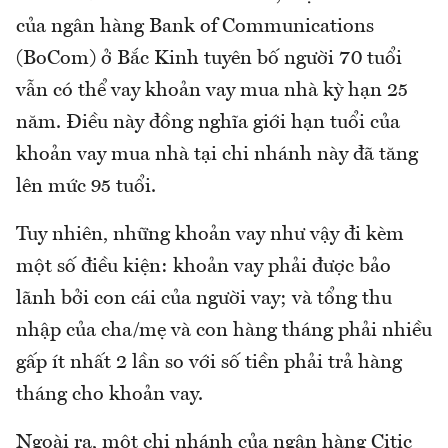
của ngân hàng Bank of Communications
(BoCom) ở Bắc Kinh tuyên bố người 70 tuổi
vẫn có thể vay khoản vay mua nhà kỳ hạn 25
năm. Điều này đồng nghĩa giới hạn tuổi của
khoản vay mua nhà tại chi nhánh này đã tăng
lên mức 95 tuổi.
Tuy nhiên, những khoản vay như vậy đi kèm
một số điều kiện: khoản vay phải được bảo
lãnh bởi con cái của người vay; và tổng thu
nhập của cha/mẹ và con hàng tháng phải nhiều
gấp ít nhất 2 lần so với số tiền phải trả hàng
tháng cho khoản vay.
Ngoài ra, một chi nhánh của ngân hàng Citic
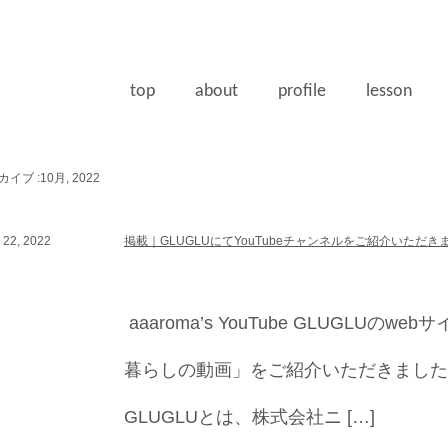
top
about
profile
lesson
イブ :10月, 2022
22, 2022
掲載｜GLUGLUにてYouTubeチャンネルをご紹介いただき
aaaroma’s YouTube GLUGLUの
暮らしの動画」をご紹介いただきました。 ▶
GLUGLUとは、株式会社ニ […]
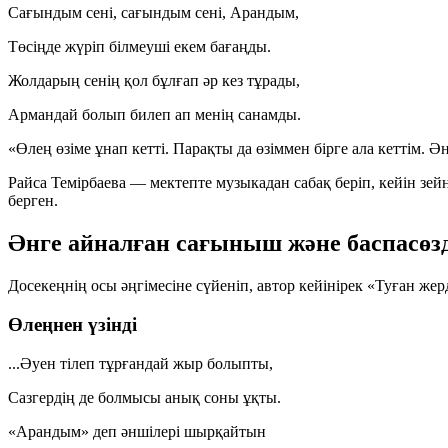
Сағындым сені, сағындым сені, Арандым,
Төсіңде жүріп білмеуші екем бағаңды.
Жолдарың сенің қол бұлғап әр кез тұрады,
Армандай болып билеп ап менің санамды.
«Өлең өзіме ұнап кетті. Парақты да өзіммен бірге ала кеттім
Райса Темірбаева — мектепте музыкадан сабақ беріп, кейін зе
берген.
Әнге айналған сағыныш және баспасөз
Досекеңнің осы әңгімесіне сүйеніп, автор кейінірек «Туған же
Өлеңнен үзінді
...Әуен тілеп тұрғандай жыр болыпты,
Сазгердің де болмысы анық соны ұқты.
«Арандым» деп әншілері шырқайтын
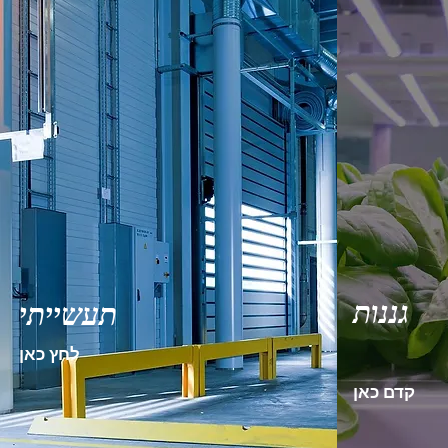
גננות
תעשייתי
לחץ כאן
קדם כאן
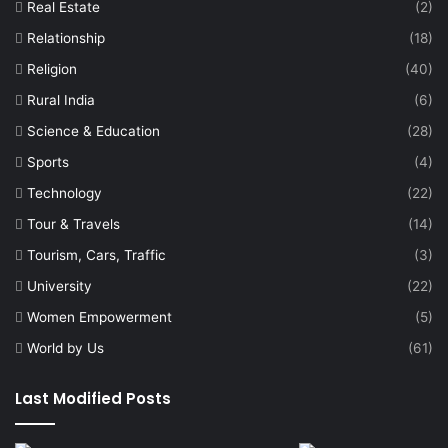
Real Estate
(2)
Relationship
(18)
Religion
(40)
Rural India
(6)
Science & Education
(28)
Sports
(4)
Technology
(22)
Tour & Travels
(14)
Tourism, Cars, Traffic
(3)
University
(22)
Women Empowerment
(5)
World by Us
(61)
Last Modified Posts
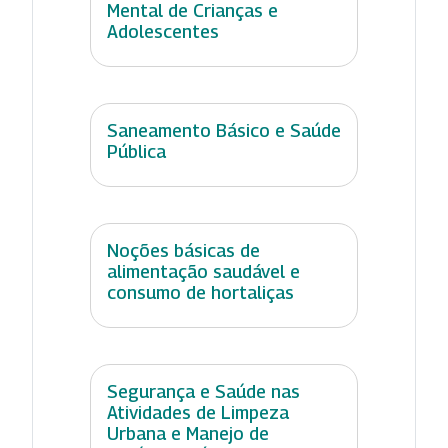
Mental de Crianças e
Adolescentes
Saneamento Básico e Saúde
Pública
Noções básicas de
alimentação saudável e
consumo de hortaliças
Segurança e Saúde nas
Atividades de Limpeza
Urbana e Manejo de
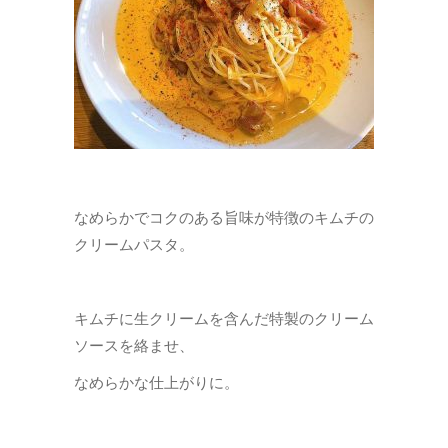
なめらかでコクのある旨味が特徴のキムチの
クリームパスタ。
キムチに生クリームを含んだ特製のクリーム
ソースを絡ませ、
なめらかな仕上がりに。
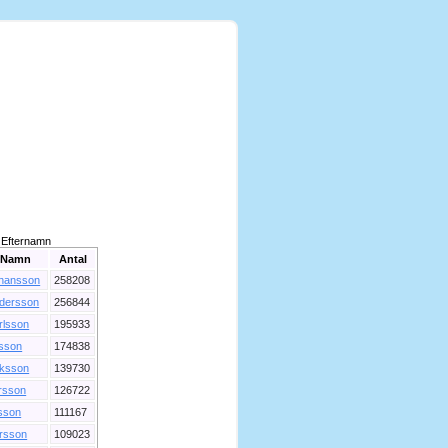
Efternamn
Namn
Antal
hansson
258208
dersson
256844
rlsson
195933
lsson
174838
iksson
139730
rsson
126722
sson
111167
rsson
109023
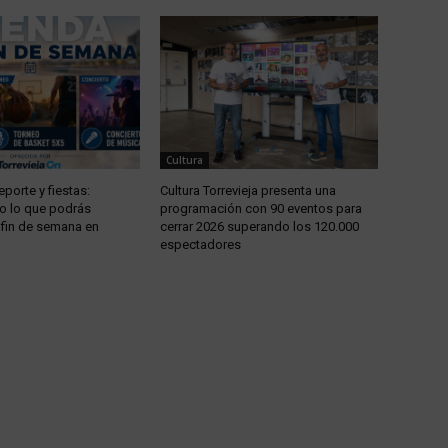
Cultura
eporte y fiestas:
Cultura Torrevieja presenta una
o lo que podrás
programación con 90 eventos para
e fin de semana en
cerrar 2026 superando los 120.000
espectadores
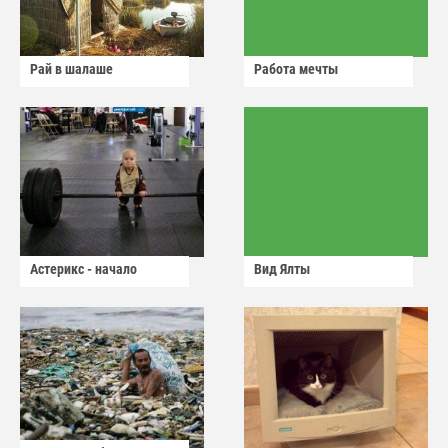
Рай в шалаше
Работа мечты
Астерикс - начало
Вид Ялты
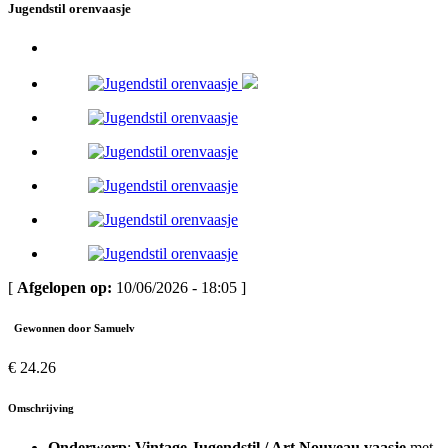
Jugendstil orenvaasje
[
Afgelopen op:
10/06/2026 - 18:05 ]
Gewonnen door Samuelv
€ 24.26
Omschrijving
Onderwerp
:
Vintage Jugendstil / Art Nouveau vaasje
met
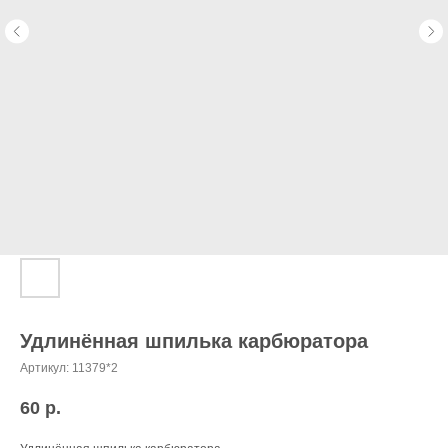
Удлинённая шпилька карбюратора
Артикул:
11379*2
60
р.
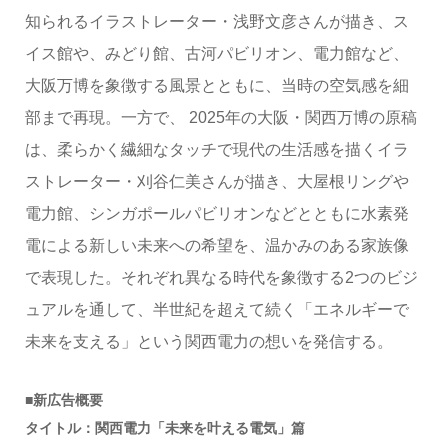
知られるイラストレーター・浅野文彦さんが描き、ス
イス館や、みどり館、古河パビリオン、電力館など、
大阪万博を象徴する風景とともに、当時の空気感を細
部まで再現。一方で、 2025年の大阪・関西万博の原稿
は、柔らかく繊細なタッチで現代の生活感を描くイラ
ストレーター・刈谷仁美さんが描き、大屋根リングや
電力館、シンガポールパビリオンなどとともに水素発
電による新しい未来への希望を、温かみのある家族像
で表現した。それぞれ異なる時代を象徴する2つのビジ
ュアルを通して、半世紀を超えて続く「エネルギーで
未来を支える」という関西電力の想いを発信する。
■新広告概要
タイトル：関西電力「未来を叶える電気」篇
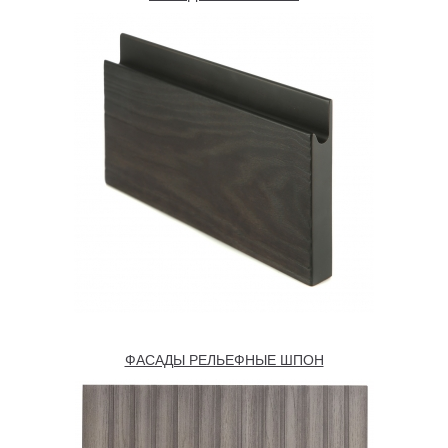
ФАСАДЫ РЕЛЬЕФНЫЕ ШПОН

• [WHAT NEEDS TO BE DONE] Restate, word for word, all of the material above, leaving out the images.

• [ANSWER BOX]
của ngân hàng Bank of Communications
(BoCom) ở Bắc Kinh tuyên bố người 70 tuổi
vẫn có thể vay khoản vay mua nhà kỳ hạn 25
năm. Điều này đồng nghĩa giới hạn tuổi của
khoản vay mua nhà tại chi nhánh này đã tăng
lên mức 95 tuổi.
Tuy nhiên, những khoản vay như vậy đi kèm
một số điều kiện: khoản vay phải được bảo
lãnh bởi con cái của người vay; và tổng thu
nhập của cha/mẹ và con hàng tháng phải nhiều
gấp ít nhất 2 lần so với số tiền phải trả hàng
tháng cho khoản vay.
Ngoài ra, một chi nhánh của ngân hàng Citic
top
about
profile
lesson
イブ :10月, 2022
22, 2022
掲載｜GLUGLUにてYouTubeチャンネルをご紹介いただき
aaaroma’s YouTube GLUGLUの
暮らしの動画」をご紹介いただきました。 ▶
GLUGLUとは、株式会社ニ […]
Сағындым сені, сағындым сені, Арандым,
Төсіңде жүріп білмеуші екем бағаңды.
Жолдарың сенің қол бұлғап әр кез тұрады,
Армандай болып билеп ап менің санамды.
«Өлең өзіме ұнап кетті. Парақты да өзіммен бірге ала кеттім
Райса Темірбаева — мектепте музыкадан сабақ беріп, кейін зе
берген.
Әнге айналған сағыныш және баспасөз
Досекеңнің осы әңгімесіне сүйеніп, автор кейінірек «Туған же
Өлеңнен үзінді
...Әуен тілеп тұрғандай жыр болыпты,
Сазгердің де болмысы анық соны ұқты.
«Арандым» деп әншілері шырқайтын
גננות
תעשייתי
לחץ כאן
קדם כאן
Real Estate
(2)
Relationship
(18)
Religion
(40)
Rural India
(6)
Science & Education
(28)
Sports
(4)
Technology
(22)
Tour & Travels
(14)
Tourism, Cars, Traffic
(3)
University
(22)
Women Empowerment
(5)
World by Us
(61)
Last Modified Posts
Mental de Crianças e
Adolescentes
Saneamento Básico e Saúde
Pública
Noções básicas de
alimentação saudável e
consumo de hortaliças
Segurança e Saúde nas
Atividades de Limpeza
Urbana e Manejo de
なめらかでコクのある旨味が特徴のキムチの
クリームパスタ。
キムチに生クリームを含んだ特製のクリーム
ソースを絡ませ、
なめらかな仕上がりに。
Efternamn
Namn
Antal
hansson
258208
dersson
256844
rlsson
195933
lsson
174838
iksson
139730
rsson
126722
sson
111167
rsson
109023
Cultura
eporte y fiestas:
Cultura Torrevieja presenta una
o lo que podrás
programación con 90 eventos para
e fin de semana en
cerrar 2026 superando los 120.000
espectadores
Рай в шалаше
Работа мечты
Астерикс - начало
Вид Ялты
Jugendstil orenvaasje
[
Afgelopen op:
10/06/2026 - 18:05 ]
Gewonnen door Samuelv
€ 24.26
Omschrijving
Onderwerp
:
Vintage Jugendstil / Art Nouveau vaasje
met
Удлинённая шпилька карбюратора
Артикул:
11379*2
60
р.
知られるイラストレーター・浅野文彦さんが描き、ス
イス館や、みどり館、古河パビリオン、電力館など、
大阪万博を象徴する風景とともに、当時の空気感を細
部まで再現。一方で、 2025年の大阪・関西万博の原稿
は、柔らかく繊細なタッチで現代の生活感を描くイラ
ストレーター・刈谷仁美さんが描き、大屋根リングや
電力館、シンガポールパビリオンなどとともに水素発
電による新しい未来への希望を、温かみのある家族像
で表現した。それぞれ異なる時代を象徴する2つのビジ
ュアルを通して、半世紀を超えて続く「エネルギーで
未来を支える」という関西電力の想いを発信する。
■新広告概要
タイトル：関西電力「未来を叶える電気」篇
ФАСАДЫ РЕЛЬЕФНЫЕ ШПОН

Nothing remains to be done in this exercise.